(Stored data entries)
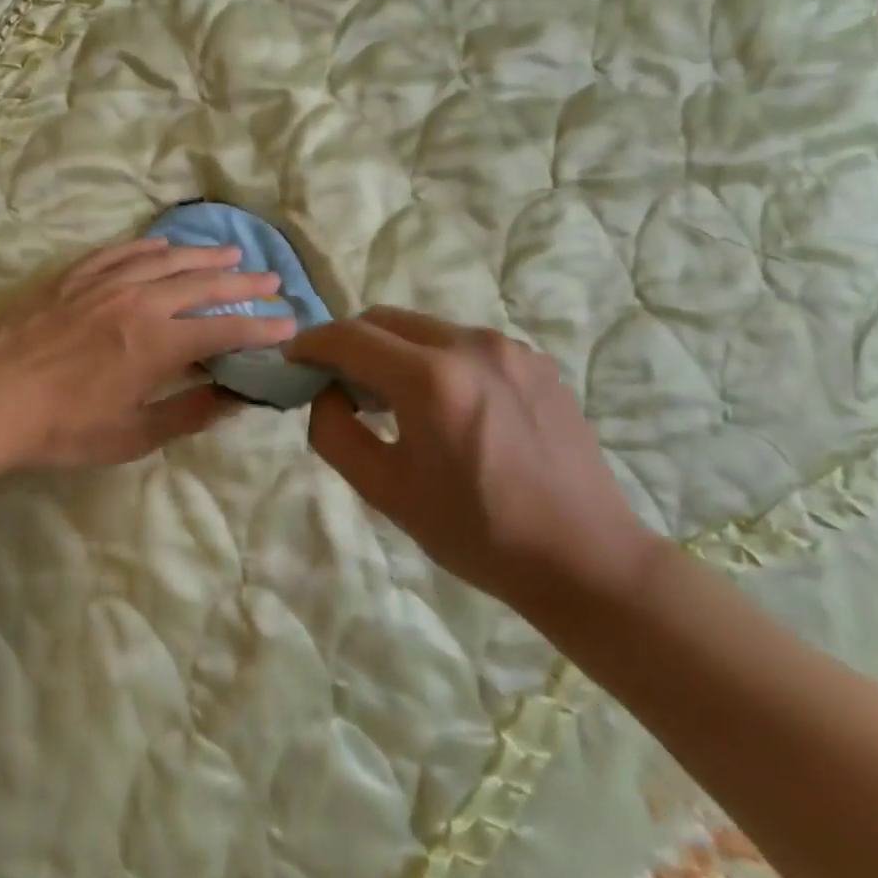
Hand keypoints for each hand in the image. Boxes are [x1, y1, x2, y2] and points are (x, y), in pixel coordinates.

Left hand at [0, 238, 297, 471]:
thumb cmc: (61, 426)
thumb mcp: (131, 435)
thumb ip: (187, 412)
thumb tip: (234, 397)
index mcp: (159, 343)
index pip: (224, 331)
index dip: (262, 328)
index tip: (290, 325)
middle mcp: (141, 301)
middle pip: (204, 286)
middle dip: (244, 285)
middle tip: (273, 280)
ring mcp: (106, 282)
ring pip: (168, 260)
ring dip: (204, 257)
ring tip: (231, 255)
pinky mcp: (75, 276)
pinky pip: (122, 251)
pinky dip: (150, 247)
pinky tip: (164, 244)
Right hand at [288, 309, 657, 617]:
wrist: (585, 557)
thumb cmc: (478, 533)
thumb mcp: (388, 492)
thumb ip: (336, 433)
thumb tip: (325, 393)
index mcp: (432, 380)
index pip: (350, 337)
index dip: (311, 343)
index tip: (292, 359)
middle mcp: (470, 345)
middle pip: (385, 320)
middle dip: (350, 342)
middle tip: (337, 383)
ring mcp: (508, 347)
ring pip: (425, 328)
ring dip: (393, 350)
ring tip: (390, 398)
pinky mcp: (534, 359)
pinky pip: (463, 343)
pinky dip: (434, 359)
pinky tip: (443, 406)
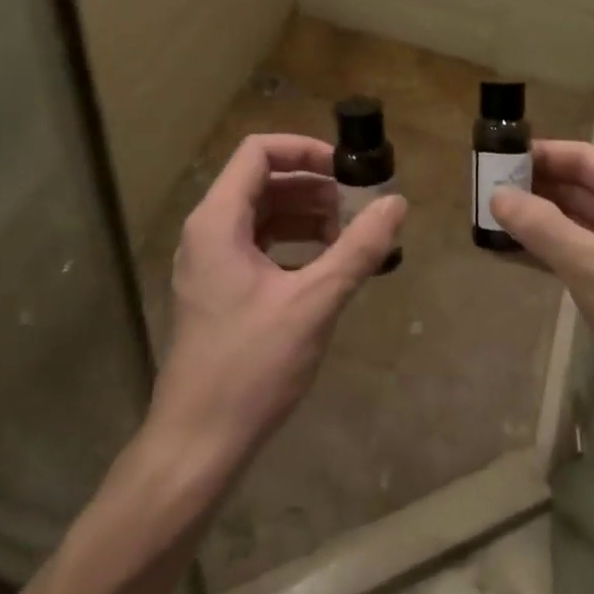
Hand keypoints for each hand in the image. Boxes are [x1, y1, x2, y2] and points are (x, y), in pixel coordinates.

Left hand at [145, 134, 406, 481]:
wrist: (196, 443)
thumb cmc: (250, 366)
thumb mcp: (314, 302)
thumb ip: (358, 249)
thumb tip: (396, 203)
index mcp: (218, 220)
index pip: (258, 151)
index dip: (305, 150)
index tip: (347, 170)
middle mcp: (206, 231)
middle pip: (262, 181)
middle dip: (313, 187)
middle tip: (359, 207)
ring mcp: (208, 261)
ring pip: (262, 215)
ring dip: (306, 216)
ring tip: (350, 237)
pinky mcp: (217, 289)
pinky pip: (258, 245)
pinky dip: (293, 244)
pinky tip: (326, 265)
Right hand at [490, 141, 593, 428]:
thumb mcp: (592, 266)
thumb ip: (542, 226)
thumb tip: (496, 195)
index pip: (585, 158)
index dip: (541, 154)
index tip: (495, 156)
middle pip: (578, 187)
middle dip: (533, 187)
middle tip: (483, 189)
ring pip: (574, 221)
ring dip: (535, 219)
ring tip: (488, 218)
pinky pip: (575, 253)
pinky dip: (544, 250)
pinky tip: (508, 253)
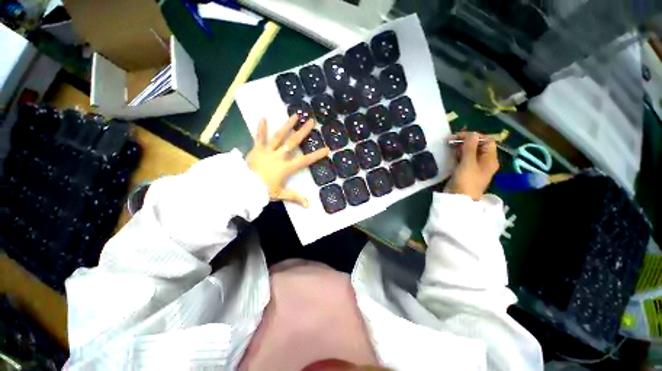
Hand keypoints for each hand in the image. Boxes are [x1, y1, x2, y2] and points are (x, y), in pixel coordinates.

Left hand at [246, 115, 328, 207]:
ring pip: (279, 136)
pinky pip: (259, 137)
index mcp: (286, 167)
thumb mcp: (280, 194)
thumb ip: (295, 198)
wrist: (243, 187)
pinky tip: (263, 116)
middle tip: (311, 122)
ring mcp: (267, 151)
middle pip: (293, 143)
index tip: (326, 149)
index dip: (316, 155)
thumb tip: (309, 206)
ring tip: (295, 115)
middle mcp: (279, 156)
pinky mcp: (256, 149)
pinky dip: (261, 128)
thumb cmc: (263, 191)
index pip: (304, 161)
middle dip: (303, 132)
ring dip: (287, 125)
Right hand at [445, 132, 498, 199]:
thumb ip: (470, 147)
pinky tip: (449, 153)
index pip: (487, 141)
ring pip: (469, 152)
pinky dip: (457, 154)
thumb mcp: (468, 163)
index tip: (460, 136)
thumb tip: (472, 134)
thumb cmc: (466, 180)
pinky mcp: (465, 171)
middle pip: (478, 146)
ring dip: (460, 147)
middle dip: (465, 141)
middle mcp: (484, 161)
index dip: (475, 136)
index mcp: (490, 159)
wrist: (458, 198)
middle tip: (450, 140)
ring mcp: (474, 167)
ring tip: (448, 145)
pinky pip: (463, 158)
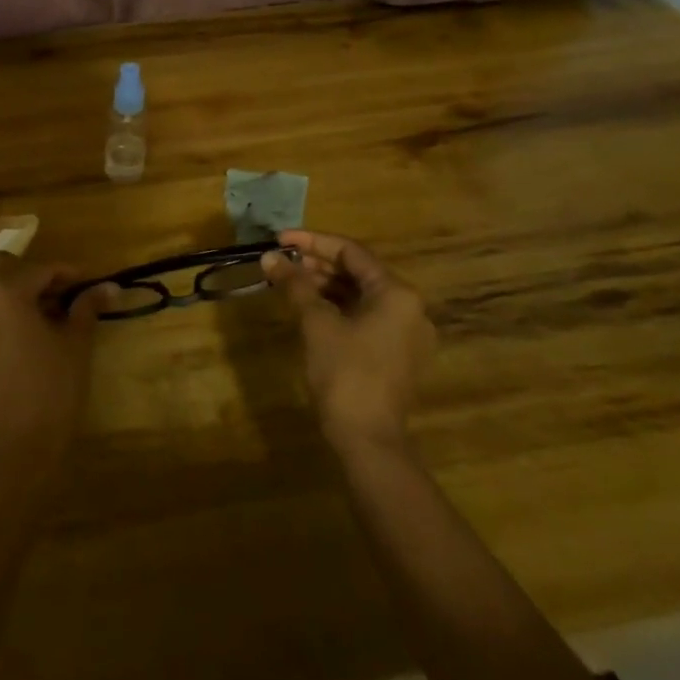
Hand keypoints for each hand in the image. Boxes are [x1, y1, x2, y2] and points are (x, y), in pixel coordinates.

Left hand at [0, 254, 114, 490]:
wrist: (15, 448)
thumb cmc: (51, 391)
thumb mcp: (76, 344)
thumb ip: (87, 307)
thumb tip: (109, 285)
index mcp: (6, 293)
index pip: (40, 268)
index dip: (67, 273)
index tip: (89, 284)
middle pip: (4, 267)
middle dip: (33, 274)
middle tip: (62, 295)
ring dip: (15, 290)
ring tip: (46, 315)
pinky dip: (1, 310)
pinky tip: (25, 333)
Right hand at [263, 231, 436, 454]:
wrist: (368, 439)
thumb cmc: (345, 373)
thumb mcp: (316, 323)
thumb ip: (295, 285)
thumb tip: (270, 257)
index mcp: (397, 293)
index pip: (351, 252)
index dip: (312, 242)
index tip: (279, 240)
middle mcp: (409, 307)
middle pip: (358, 272)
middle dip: (316, 264)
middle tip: (280, 262)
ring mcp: (406, 333)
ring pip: (361, 295)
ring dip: (325, 285)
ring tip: (288, 282)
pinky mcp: (397, 354)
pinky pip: (366, 316)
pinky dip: (337, 307)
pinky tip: (309, 308)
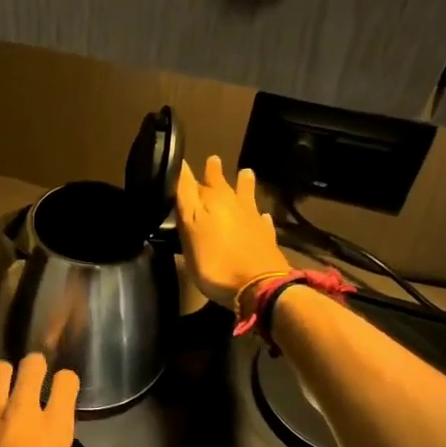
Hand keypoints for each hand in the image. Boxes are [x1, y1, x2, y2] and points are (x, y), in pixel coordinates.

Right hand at [175, 156, 289, 308]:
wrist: (259, 286)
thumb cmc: (215, 262)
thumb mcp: (190, 231)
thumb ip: (186, 200)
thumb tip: (181, 168)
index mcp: (211, 200)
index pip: (192, 180)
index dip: (185, 171)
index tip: (180, 160)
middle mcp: (233, 203)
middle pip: (221, 184)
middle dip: (214, 173)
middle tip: (212, 160)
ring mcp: (252, 219)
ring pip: (246, 195)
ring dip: (243, 185)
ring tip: (245, 172)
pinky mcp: (266, 237)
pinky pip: (262, 220)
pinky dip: (259, 216)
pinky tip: (261, 216)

THE TASK: Retype the data exactly as it stands, but keep the images out of your copy.

ANSWER TO THE PROBLEM:
Hand keypoints for each hand in the image. Boxes are [x1, y1, x2, y2] and points are (x, y), in pixel coordinates.

Left hand at [0, 238, 297, 471]:
thumb cmc: (61, 426)
thumb mcp: (131, 435)
thumb ip: (187, 412)
thumb tip: (234, 397)
index mcp: (159, 343)
index pip: (224, 331)
index dip: (262, 328)
index tip: (290, 325)
middle mcp: (141, 301)
middle pip: (204, 286)
middle dip: (244, 285)
middle tip: (273, 280)
ring mcp: (106, 282)
ring pip: (168, 260)
ring dip: (204, 257)
ring tip: (231, 255)
pinky mcp: (75, 276)
pinky pip: (122, 251)
pinky dip: (150, 247)
pinky tip: (164, 244)
Right hand at [288, 309, 657, 617]:
wrist: (585, 557)
thumb cmc: (478, 533)
thumb mcp: (388, 492)
thumb ip: (336, 433)
thumb tip: (325, 393)
index mcp: (432, 380)
index pip: (350, 337)
index dip: (311, 343)
index tip: (292, 359)
middle mcp: (470, 345)
middle pip: (385, 320)
middle dip: (350, 342)
middle tip: (337, 383)
ring mcp: (508, 347)
ring pip: (425, 328)
ring dip: (393, 350)
ring tip: (390, 398)
pinky mcp: (534, 359)
pinky pip: (463, 343)
pinky dip: (434, 359)
pinky tip: (443, 406)
Hand keypoints for each hand in the image. Boxes are [x1, y1, x2, y2] and points are (x, y), in pixel coordinates.

Left hand at [145, 134, 406, 481]:
wrist: (196, 443)
thumb cmc: (250, 366)
thumb mcp: (314, 302)
thumb ip: (358, 249)
thumb tip: (396, 203)
index mcp: (218, 220)
index pip: (258, 151)
index dip: (305, 150)
index tip: (347, 170)
middle mcp: (206, 231)
middle pip: (262, 181)
middle dip: (313, 187)
middle tip: (359, 207)
ring mcp: (208, 261)
ring pip: (262, 215)
ring dip: (306, 216)
ring tip: (350, 237)
pinky mcp: (217, 289)
pinky pip: (258, 245)
pinky dip: (293, 244)
pinky tip: (326, 265)
Right hand at [490, 141, 593, 428]:
thumb mcp: (592, 266)
thumb ip: (542, 226)
thumb tip: (496, 195)
index pip: (585, 158)
index dip: (541, 154)
index tip: (495, 156)
middle pip: (578, 187)
middle dip: (533, 187)
middle tip: (483, 189)
ring pip: (574, 221)
ring dip: (535, 219)
ring tip: (488, 218)
pinky pip: (575, 253)
pinky dip: (544, 250)
pinky tip: (508, 253)
Hand keypoints for each hand in the image. Boxes are [x1, y1, x2, y2] and points are (x, y), in pixel coordinates.

Left hand at [246, 115, 328, 207]:
ring pip: (279, 136)
pinky pip: (259, 137)
index mcp: (286, 167)
thumb mcp: (280, 194)
thumb ip: (295, 198)
wrist: (243, 187)
pinky tip: (263, 116)
middle tip: (311, 122)
ring mcp: (267, 151)
middle pip: (293, 143)
index tip: (326, 149)
index dip: (316, 155)
thumb tip: (309, 206)
ring tip: (295, 115)
middle mcp: (279, 156)
pinky mcp: (256, 149)
pinky dip: (261, 128)
thumb cmc: (263, 191)
index pip: (304, 161)
middle dip: (303, 132)
ring dip: (287, 125)
Right hand at [445, 132, 498, 199]:
thumb ip: (470, 147)
pinky tip: (449, 153)
index pip: (487, 141)
ring pip: (469, 152)
pinky dip: (457, 154)
thumb mcp: (468, 163)
index tip: (460, 136)
thumb tip: (472, 134)
thumb cmc: (466, 180)
pinky mcp: (465, 171)
middle pip: (478, 146)
ring dip: (460, 147)
middle dip: (465, 141)
middle mcp: (484, 161)
index dip: (475, 136)
index mcp: (490, 159)
wrist: (458, 198)
middle tip: (450, 140)
ring mcp: (474, 167)
ring tip: (448, 145)
pinky pip: (463, 158)
Hand keypoints for each hand in the image. Boxes are [x1, y1, x2, y2] and points are (x, y), in pixel coordinates.

Left hand at [0, 254, 114, 490]:
wrist: (15, 448)
thumb cmc: (51, 391)
thumb mcp: (76, 344)
thumb ip: (87, 307)
thumb tip: (109, 285)
index mcp: (6, 293)
index pip: (40, 268)
index dip: (67, 273)
index tip: (89, 284)
middle pip: (4, 267)
middle dip: (33, 274)
middle tip: (62, 295)
ring dip: (15, 290)
ring tip: (46, 315)
pinky dip: (1, 310)
pinky tip: (25, 333)
Right hand at [263, 231, 436, 454]:
wrist: (368, 439)
thumb cmc: (345, 373)
thumb mcp: (316, 323)
thumb ip: (295, 285)
thumb tip: (270, 257)
index mcp: (397, 293)
index pip: (351, 252)
index dip: (312, 242)
index tip: (279, 240)
middle mcp: (409, 307)
middle pip: (358, 272)
middle dip: (316, 264)
middle tip: (280, 262)
ring mcp: (406, 333)
ring pip: (361, 295)
ring dip: (325, 285)
ring tip: (288, 282)
pinky mcp: (397, 354)
pinky pip: (366, 316)
pinky dip: (337, 307)
pinky tip: (309, 308)
Hand keypoints for each hand in the image. Boxes are [x1, y1, x2, y2] and points are (x, y), in pixel coordinates.

Right hand at [175, 156, 289, 308]:
wrist: (259, 286)
thumb cmc: (215, 262)
thumb mcp: (190, 231)
thumb ip: (186, 200)
thumb tip: (181, 168)
index mcp: (211, 200)
index pip: (192, 180)
index dip: (185, 171)
index tip: (180, 160)
middle mcp: (233, 203)
middle pip: (221, 184)
middle dip: (214, 173)
middle tip: (212, 160)
ring mcp: (252, 219)
ring pip: (246, 195)
ring dip: (243, 185)
ring tip: (245, 172)
pinky mcp: (266, 237)
pinky pip: (262, 220)
pinky dip: (259, 216)
pinky tip: (261, 216)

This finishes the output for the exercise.